• YOUR INSTRUCTIONS:
For each entry, return the text exactly and omit any image.

• EXERCISE MATERIAL:
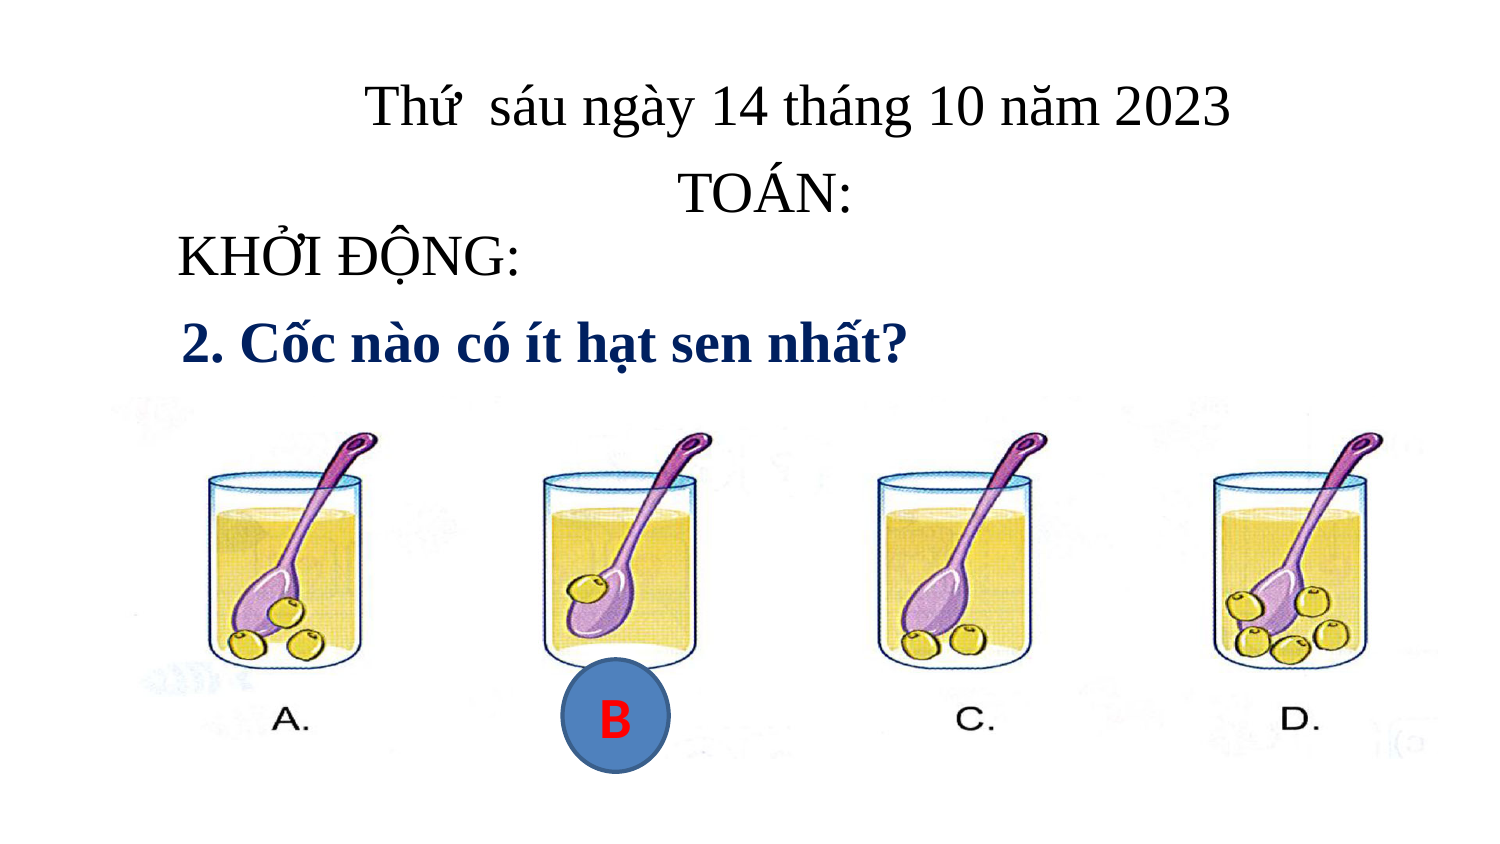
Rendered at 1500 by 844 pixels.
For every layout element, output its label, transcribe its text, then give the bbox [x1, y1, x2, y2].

text_box Thứ sáu ngày 14 tháng 10 năm 2023 [350, 59, 1275, 145]
text_box TOÁN: [662, 146, 925, 232]
picture [111, 396, 1438, 777]
text_box KHỞI ĐỘNG: [162, 209, 549, 295]
text_box 2. Cốc nào có ít hạt sen nhất? [166, 296, 926, 382]
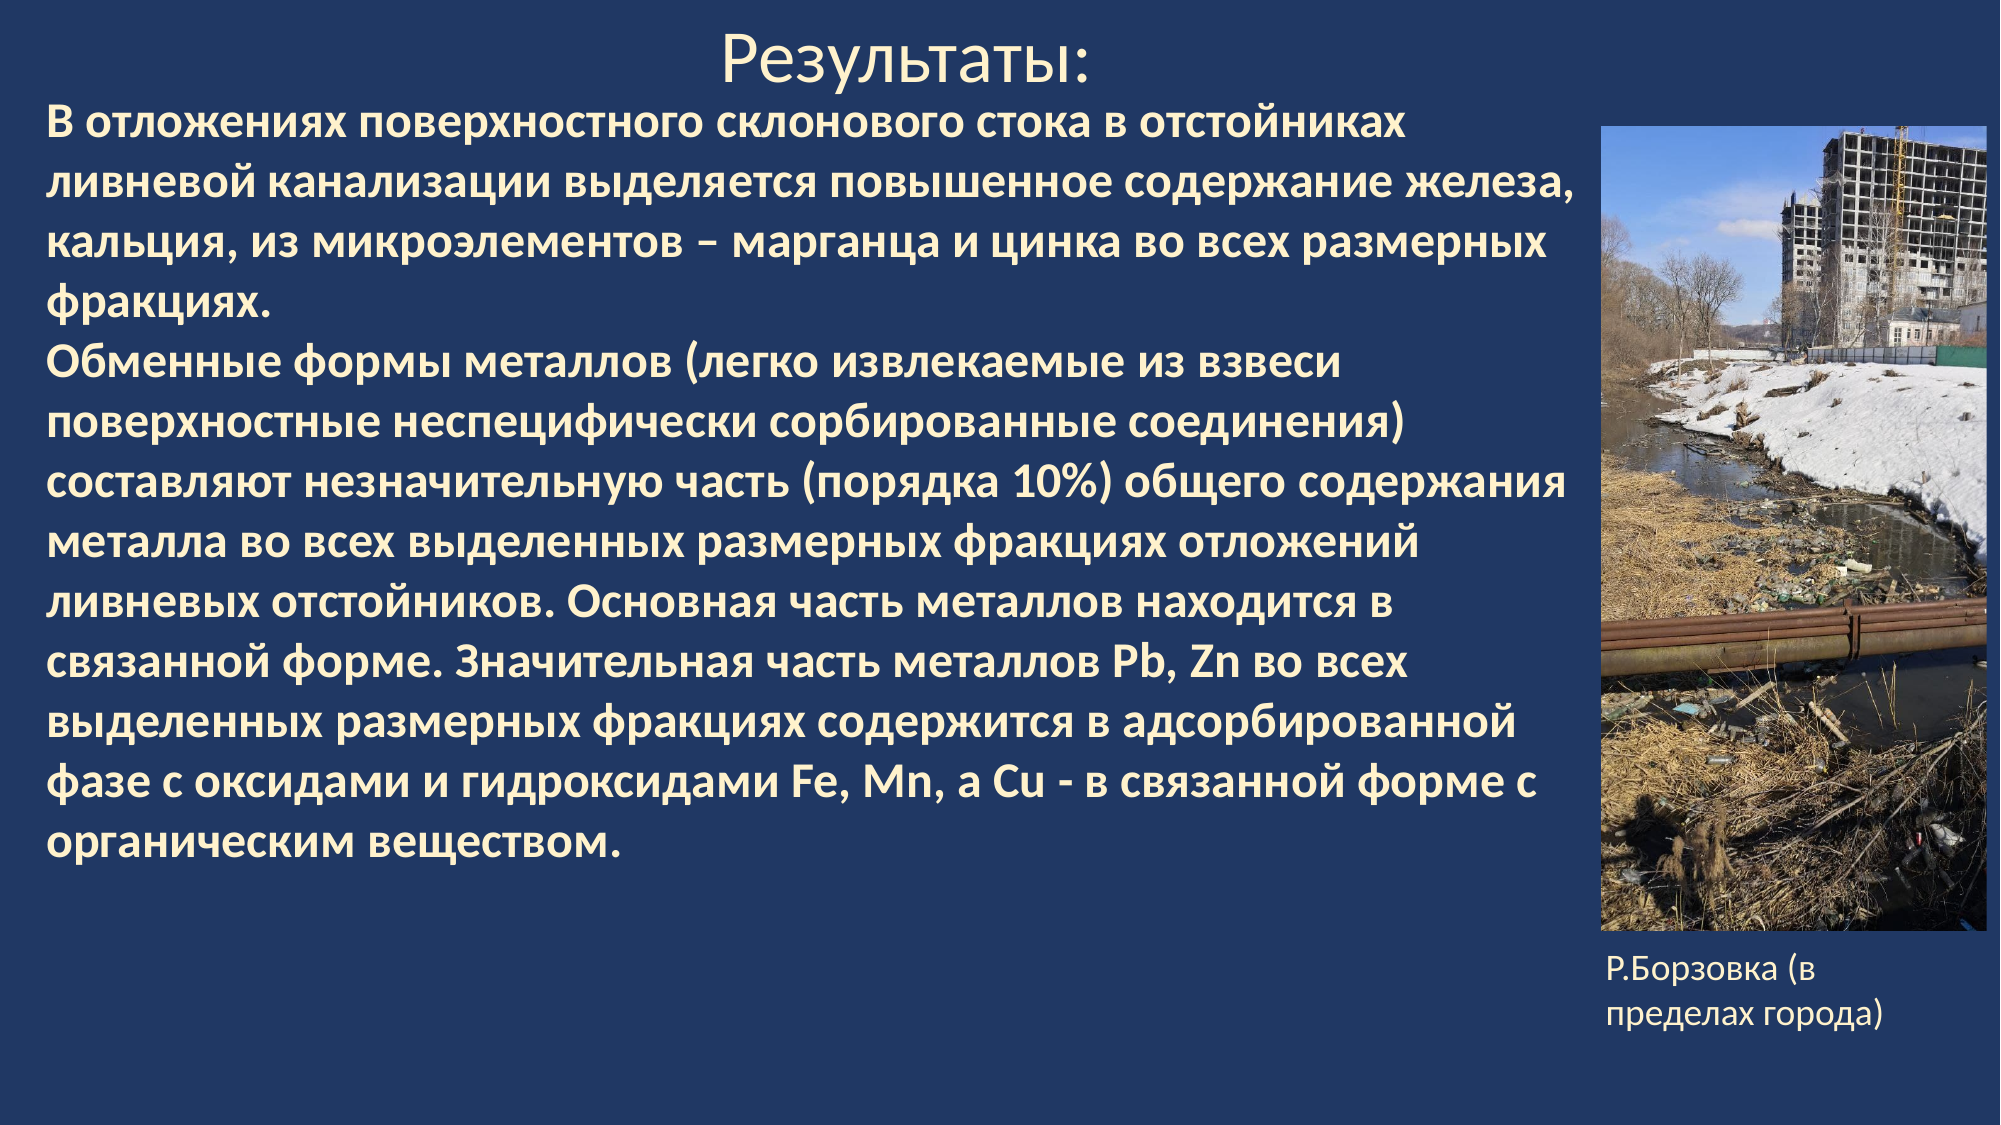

• RESPONSE FOR THIS EXERCISE:
Rendered at 1500 by 844 pixels.
For every layout element, output its label, transcribe its text, then give the bbox [x1, y1, x2, y2].

text_box Thứ sáu ngày 14 tháng 10 năm 2023 [350, 59, 1275, 145]
text_box TOÁN: [662, 146, 925, 232]
picture [111, 396, 1438, 777]
text_box KHỞI ĐỘNG: [162, 209, 549, 295]
text_box 2. Cốc nào có ít hạt sen nhất? [166, 296, 926, 382]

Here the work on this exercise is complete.